■ Bonn-apart: Gruppenbild mit Griechin
Bonn (taz) – Ehemaligentreffen in der Parlamentarischen Gesellschaft, dem Lieblingsclub der Bonner CDU. Margarita Mathiopoulos, ehedem fast Pressesprecherin der SPD geworden, hat ein Buch geschrieben.
Heiner Geißler, ehemaliger CDU-Generalsekretär, stellt es vor. Friedbert Pflüger, früherer Weizsäcker-Sprecher, gilt die Widmung: Er ist der Gatte. Der Titel des vorgestellten Werkes ist reißerisch: „Das Ende der Bonner Republik“. Eigentlich ist es weniger ein Buch als eine Sammlung von Essays, Portraits ostdeutscher Politiker und – Bonner Klatschgeschichten.

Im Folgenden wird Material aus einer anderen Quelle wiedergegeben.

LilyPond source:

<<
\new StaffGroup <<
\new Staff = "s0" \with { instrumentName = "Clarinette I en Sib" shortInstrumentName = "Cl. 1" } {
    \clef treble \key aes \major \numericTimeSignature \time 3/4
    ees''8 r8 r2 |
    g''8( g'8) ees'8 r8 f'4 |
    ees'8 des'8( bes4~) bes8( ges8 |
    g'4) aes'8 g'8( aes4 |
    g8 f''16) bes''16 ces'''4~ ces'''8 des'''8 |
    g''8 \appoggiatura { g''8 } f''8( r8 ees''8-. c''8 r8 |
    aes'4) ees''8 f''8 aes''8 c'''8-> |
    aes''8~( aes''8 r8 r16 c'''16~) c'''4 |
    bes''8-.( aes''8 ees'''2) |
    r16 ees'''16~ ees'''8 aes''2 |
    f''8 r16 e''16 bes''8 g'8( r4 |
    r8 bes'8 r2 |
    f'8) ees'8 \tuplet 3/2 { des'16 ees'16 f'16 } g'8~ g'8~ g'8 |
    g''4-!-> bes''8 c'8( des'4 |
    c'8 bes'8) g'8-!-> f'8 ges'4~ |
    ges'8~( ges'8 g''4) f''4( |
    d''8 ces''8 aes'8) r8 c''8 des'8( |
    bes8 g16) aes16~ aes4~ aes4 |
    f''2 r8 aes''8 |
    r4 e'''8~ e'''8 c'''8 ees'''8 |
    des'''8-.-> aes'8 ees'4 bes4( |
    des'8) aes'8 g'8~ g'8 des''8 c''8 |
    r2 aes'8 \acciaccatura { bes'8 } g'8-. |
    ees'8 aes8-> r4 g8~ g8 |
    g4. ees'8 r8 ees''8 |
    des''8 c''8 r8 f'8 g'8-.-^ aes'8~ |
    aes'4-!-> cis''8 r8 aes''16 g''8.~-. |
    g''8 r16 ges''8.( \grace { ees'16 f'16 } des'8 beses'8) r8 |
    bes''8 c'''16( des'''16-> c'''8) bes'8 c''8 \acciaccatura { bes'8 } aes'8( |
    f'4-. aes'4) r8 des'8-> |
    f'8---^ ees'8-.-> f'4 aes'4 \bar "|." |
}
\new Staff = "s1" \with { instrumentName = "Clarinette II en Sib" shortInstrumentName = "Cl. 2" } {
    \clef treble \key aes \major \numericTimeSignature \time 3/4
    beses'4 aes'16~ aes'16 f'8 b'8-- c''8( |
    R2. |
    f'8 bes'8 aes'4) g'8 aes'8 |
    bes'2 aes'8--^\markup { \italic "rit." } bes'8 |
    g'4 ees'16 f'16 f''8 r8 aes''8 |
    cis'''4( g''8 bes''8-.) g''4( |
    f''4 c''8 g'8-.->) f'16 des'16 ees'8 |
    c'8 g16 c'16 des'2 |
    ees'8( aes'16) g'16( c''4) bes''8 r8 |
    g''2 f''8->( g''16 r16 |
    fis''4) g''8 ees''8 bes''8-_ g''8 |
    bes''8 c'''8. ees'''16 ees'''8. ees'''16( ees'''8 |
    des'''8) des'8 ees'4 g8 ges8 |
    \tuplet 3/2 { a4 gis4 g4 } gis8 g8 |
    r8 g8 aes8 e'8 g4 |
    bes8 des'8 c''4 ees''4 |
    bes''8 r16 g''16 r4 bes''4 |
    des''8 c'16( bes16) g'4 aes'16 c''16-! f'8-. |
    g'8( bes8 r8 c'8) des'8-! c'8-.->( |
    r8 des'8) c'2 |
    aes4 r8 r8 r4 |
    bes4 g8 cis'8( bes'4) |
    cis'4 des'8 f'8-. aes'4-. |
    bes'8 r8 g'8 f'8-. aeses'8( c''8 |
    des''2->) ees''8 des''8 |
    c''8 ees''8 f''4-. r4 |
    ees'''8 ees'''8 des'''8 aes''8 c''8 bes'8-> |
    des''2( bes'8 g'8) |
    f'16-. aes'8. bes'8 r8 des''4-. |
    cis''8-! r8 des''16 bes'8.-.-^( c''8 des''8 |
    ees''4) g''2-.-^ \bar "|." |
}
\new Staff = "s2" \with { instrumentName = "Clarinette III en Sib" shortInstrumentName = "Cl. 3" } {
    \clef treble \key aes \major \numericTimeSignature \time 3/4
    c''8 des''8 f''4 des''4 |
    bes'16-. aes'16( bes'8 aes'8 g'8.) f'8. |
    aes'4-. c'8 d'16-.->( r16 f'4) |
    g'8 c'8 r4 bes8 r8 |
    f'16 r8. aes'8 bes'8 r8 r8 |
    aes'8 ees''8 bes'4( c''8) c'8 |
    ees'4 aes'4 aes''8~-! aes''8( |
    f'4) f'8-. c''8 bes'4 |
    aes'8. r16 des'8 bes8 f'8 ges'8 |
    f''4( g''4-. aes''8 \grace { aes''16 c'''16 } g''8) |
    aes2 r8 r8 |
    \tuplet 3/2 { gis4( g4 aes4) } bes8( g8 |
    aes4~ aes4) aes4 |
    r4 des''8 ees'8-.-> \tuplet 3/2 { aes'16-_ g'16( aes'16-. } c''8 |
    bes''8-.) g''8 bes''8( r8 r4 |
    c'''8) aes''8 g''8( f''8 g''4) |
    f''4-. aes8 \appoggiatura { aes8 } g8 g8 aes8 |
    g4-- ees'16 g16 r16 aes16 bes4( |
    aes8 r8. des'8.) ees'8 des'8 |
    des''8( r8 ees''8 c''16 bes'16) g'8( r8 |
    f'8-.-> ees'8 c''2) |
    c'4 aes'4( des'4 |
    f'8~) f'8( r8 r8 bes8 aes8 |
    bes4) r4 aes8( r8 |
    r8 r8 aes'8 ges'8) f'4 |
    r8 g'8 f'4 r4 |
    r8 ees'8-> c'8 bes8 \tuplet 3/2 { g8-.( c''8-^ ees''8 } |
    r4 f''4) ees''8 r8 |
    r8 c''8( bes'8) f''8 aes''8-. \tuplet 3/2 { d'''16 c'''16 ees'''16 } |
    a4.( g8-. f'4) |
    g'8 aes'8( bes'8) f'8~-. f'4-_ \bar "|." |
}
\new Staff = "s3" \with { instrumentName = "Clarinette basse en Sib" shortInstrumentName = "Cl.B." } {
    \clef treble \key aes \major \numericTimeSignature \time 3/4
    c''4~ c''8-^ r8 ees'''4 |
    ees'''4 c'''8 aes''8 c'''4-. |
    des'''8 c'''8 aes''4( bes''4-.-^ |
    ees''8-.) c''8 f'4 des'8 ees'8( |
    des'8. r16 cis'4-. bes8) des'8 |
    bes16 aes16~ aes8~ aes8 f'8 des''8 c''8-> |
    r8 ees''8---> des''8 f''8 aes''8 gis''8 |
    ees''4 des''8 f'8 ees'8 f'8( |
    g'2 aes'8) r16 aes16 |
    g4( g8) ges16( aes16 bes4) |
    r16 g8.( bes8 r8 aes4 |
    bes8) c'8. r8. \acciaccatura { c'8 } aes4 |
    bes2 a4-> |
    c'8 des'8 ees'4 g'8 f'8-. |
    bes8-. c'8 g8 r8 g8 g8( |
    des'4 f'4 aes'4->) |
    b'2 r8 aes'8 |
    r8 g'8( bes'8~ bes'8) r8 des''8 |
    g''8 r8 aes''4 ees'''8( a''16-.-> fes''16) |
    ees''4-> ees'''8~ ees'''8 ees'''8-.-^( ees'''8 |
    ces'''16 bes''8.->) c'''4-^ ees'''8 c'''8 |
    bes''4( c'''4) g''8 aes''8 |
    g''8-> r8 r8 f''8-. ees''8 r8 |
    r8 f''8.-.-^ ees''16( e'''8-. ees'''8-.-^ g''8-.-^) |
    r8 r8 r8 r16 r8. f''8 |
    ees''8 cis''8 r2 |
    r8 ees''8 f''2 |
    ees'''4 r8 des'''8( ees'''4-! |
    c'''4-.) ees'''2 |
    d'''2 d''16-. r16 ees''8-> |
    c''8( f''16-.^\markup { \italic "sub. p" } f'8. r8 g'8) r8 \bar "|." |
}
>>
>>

Wie Willy Brandt 1987 die damals 29jährige Mathiopoulos bat, SPD-Pressesprecherin zu werden. Wie sich die SPD-Basis über die (in Bonn geborene) „Ausländerin“ empörte. Wie Hans Apel die Parole „BMW“ ausgab („Brandt muß weg“). Wie Hans- Jochen Vogel dem Vorsitzenden Willy Brandt ein Bein stellte. Wie der Dackel des SPD-Apparatschiks Rudolf Hartung hieß: „Rosa Luxemburg“. Wie sich die Parteilinke Heidemarie Wieczorek-Zeul nach Willy Brandts herbeiintrigiertem Rücktritt vor der versammelten Presse „in Tränen“ auflöste. Wie sie hinterher in der Kneipe feierte: „Aufgelöst ist nur noch die Garderobe.“
„Das Buch wird Ärger machen“, prophezeit Heiner Geißler, münzt das aber – grobe Fehleinschätzung – nicht auf diese Gemeinheiten, sondern auf die Attacken, die die Autorin den „frecher werdenden Deutschnationalen“ (Geißler) widmet. Den westlichen Charakter der Bundesrepublik zu retten, darum geht es Margarita Mathiopoulos. Für die Ostdeutschen bringt sie mehr Verständnis auf, als links des Rheins normalerweise zu erwarten ist, doch Berlin fürchtet sie als Symbol des alten deutschen Militarismus: „Ich bin Bonnerin“, erklärt sie offen.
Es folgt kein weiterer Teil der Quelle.